Cada dia que chego aqui na UMA – Universidad de Málaga – na cidade de Málaga, região da Andaluzia (Sul da Espanha), tenho mais certeza quanto nossa UESPI – Universidade Estadual do Piauí – deveria ser chamada Universidade dos Heróis.

É notório que a maioria das universidades da Europa, inclusive as da Espanha (país que me acolhe tão bem), passa por fortíssima crise. Mesmo assim estão há anos-luz em muitos aspectos à frente das universidades brasileiras.

Enquanto temos na Europa laboratórios e mais laboratórios, nós da UESPI, queríamos ao menos um laboratório de informática por campus (funcionando e com Internet básica). Aqui tenho internet de altíssima velocidade em todo o campus. Enquanto brigamos para chegarmos aos cem livros de uma área para nossas bibliotecas (isso quando existe e funciona) por cá temos uma biblioteca inteira somente para a área de Comunicação. Enquanto estão sendo construídos dez novos prédios na Universidad de Málaga (com crise e tudo – um deles para Comunicação) os alunos da UESPI querem apenas um único para poderem estudar. Os de Picos, coitados, ficam rebolados em vários lugares porque o que existe ameaça desabar (e já faz tempo).

Málaga é muito menor que Teresina, mas tem uma estrutura física e laboratorial melhor do que qualquer universidade do Nordeste do Brasil. A estrutura de trabalho para os professores é espetacular.

Mesmo com tanta diferenciação em estrutura (a maior delas), ambiente de estudo, ambiente de trabalho, formação docente e outras vantagens: sou mais a UESPI. Não vim contar vantagem de onde estou, vim comparar e trazer uma reflexão para a universidade que trabalho, que faço pesquisa e extensão e que tenho objetivo de permanecer por toda minha vida profissional.

A UESPI hoje é a segunda mais importante universidade do Piauí em termos globais.
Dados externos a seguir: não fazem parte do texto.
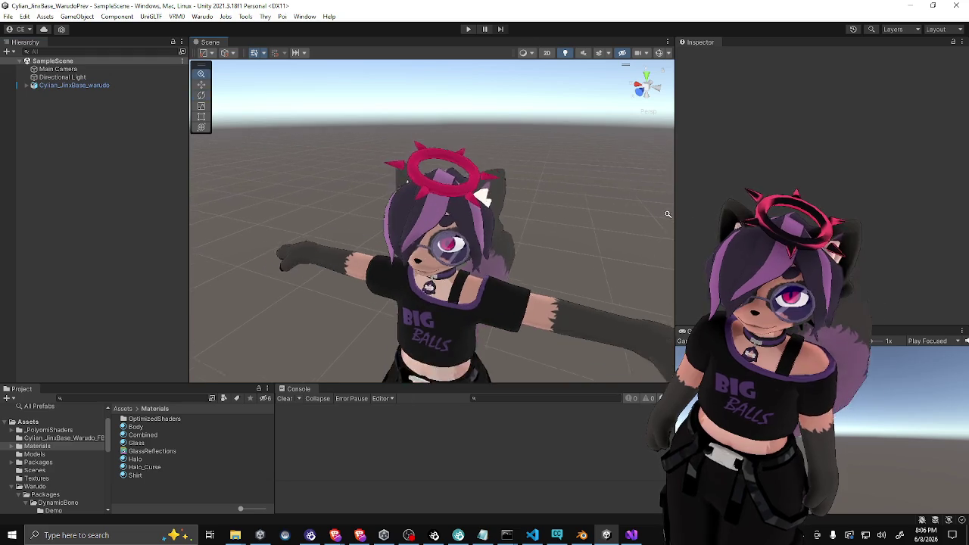
left_click(464, 182)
No interior do estado é a mais importante. A grande parte dos professores dos ensinos básico e médio que atuam no interior do Piauí são formados pela UESPI. É a Universidade Estadual do Piauí que está presente nas regiões mais pobres do estado, justamente aquelas que os políticos mais amam por conta do histórico analfabetismo. A UESPI desenvolve uma série de patentes e pesquisas de qualidade. Mesmo tendo quase dez vezes menos doutores que a UFPI, em muitas áreas da UESPI, proporcionalmente, há muito mais pesquisas e resultados práticos que sua co-irmã mais velha e endinheirada.
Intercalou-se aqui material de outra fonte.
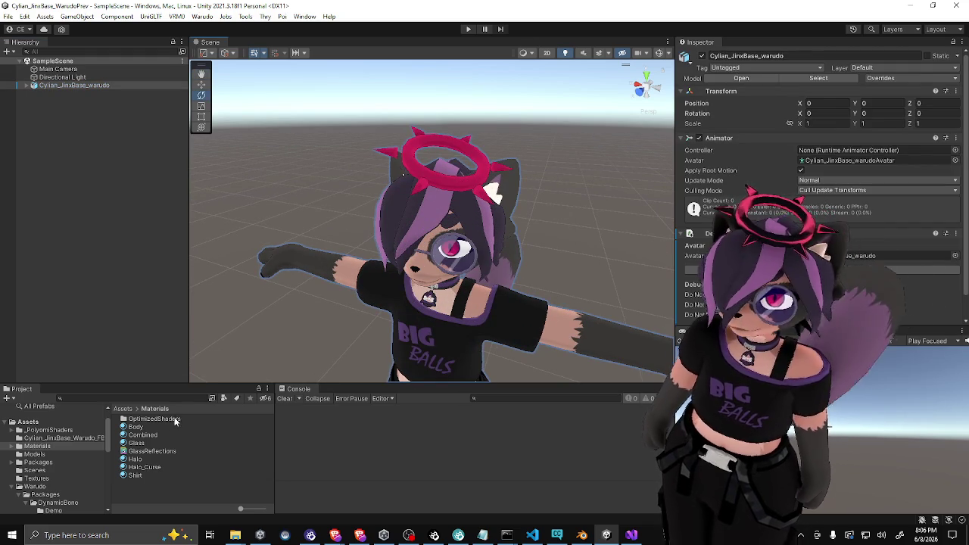
Unlock the Halo material's shader and scroll down to its Outlines section
scroll(704, 251, "down", 1)
left_click(137, 459)
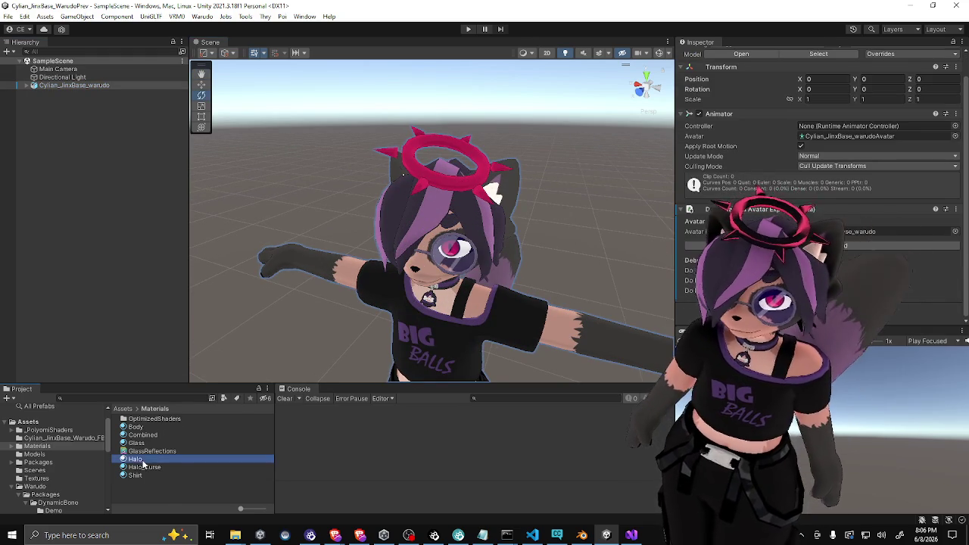
left_click(791, 85)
O principal capital da UESPI é composto por seus alunos, pessoas com uma iluminação e sofrimento ímpares. A maioria de origem humilde, muitos são as primeiras pessoas de uma família a terem uma oportunidade no ensino superior.

É a UESPI que tem proporcionado um super-fenômeno social. Aos poucos as pessoas formadas por essa instituição têm conseguido fazer revoluções silenciosas: em suas escolas, em suas profissões, em suas ruas, em suas famílias, mudando aos poucos a visão de uma população historicamente alijada pelos poderes públicos.

Sonho em um dia chegar na UESPI e ter a mesma estrutura física, de condições de trabalho e salariais que tem o professor europeu. Se com esse muito pouco nossos alunos brilham Brasil afora, imagino com tudo isso. Imagino só o dia em que os governos se mancarem e derem o real valor da UESPI.

Uma das principais conclusões dessa minha estada em terras europeias é que a UESPI tem de mudar de nome: deve ser chamada de Universidade dos Heróis.

Me orgulho muito de trabalhar há quase dez anos nessa universidade, de fazer pesquisas em prol do nosso Piauí e, principalmente, de esbravejar em prol de nossa universidade.